Indeed, the overall age-adjusted death rate reached a record low of 741 per 100,000 people in 2009, some 2.3 percent lower than the prior year. This marks the 10th year in a row that U.S. death rates have declined.

Moreover, deaths from 10 of the 15 leading causes declined “significantly” in 2009, according to the CDC: heart disease (declined 3.7 percent); cancer (1.1 percent); chronic lower respiratory diseases (4.1 percent); stroke (4.2 percent); accidents/unintentional injuries (4.1 percent); Alzheimer’s disease (4.1 percent); diabetes (4.1 percent); influenza and pneumonia (4.7 percent); septicemia (1.8 percent); and, homicide (6.8 percent).

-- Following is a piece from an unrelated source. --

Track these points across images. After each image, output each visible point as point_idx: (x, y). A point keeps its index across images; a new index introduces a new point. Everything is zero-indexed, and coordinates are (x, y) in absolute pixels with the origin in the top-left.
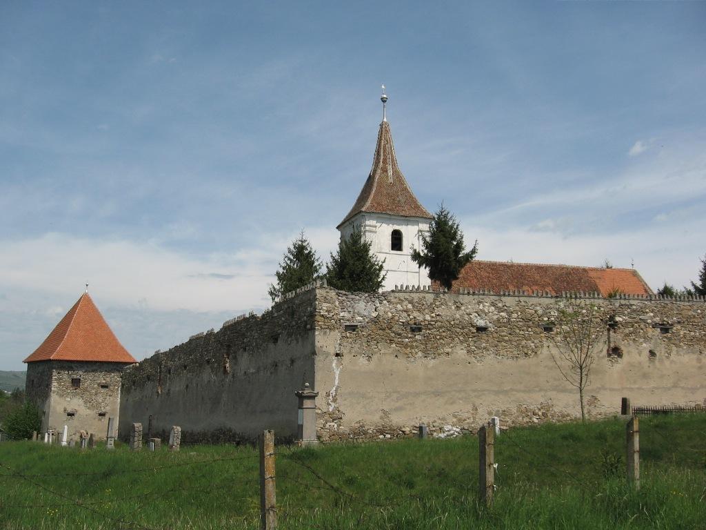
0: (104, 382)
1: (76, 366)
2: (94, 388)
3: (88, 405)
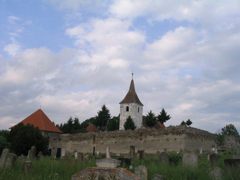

Evidence abounds that improved living standards are both a cause and consequence of societal wealth. Higher incomes increase access to goods and services that promote robust health. In turn, healthier people are more productive and innovative, generating even more wealth. These are facts the President and his band of regulators would do well to remember before crafting yet more killer dictates.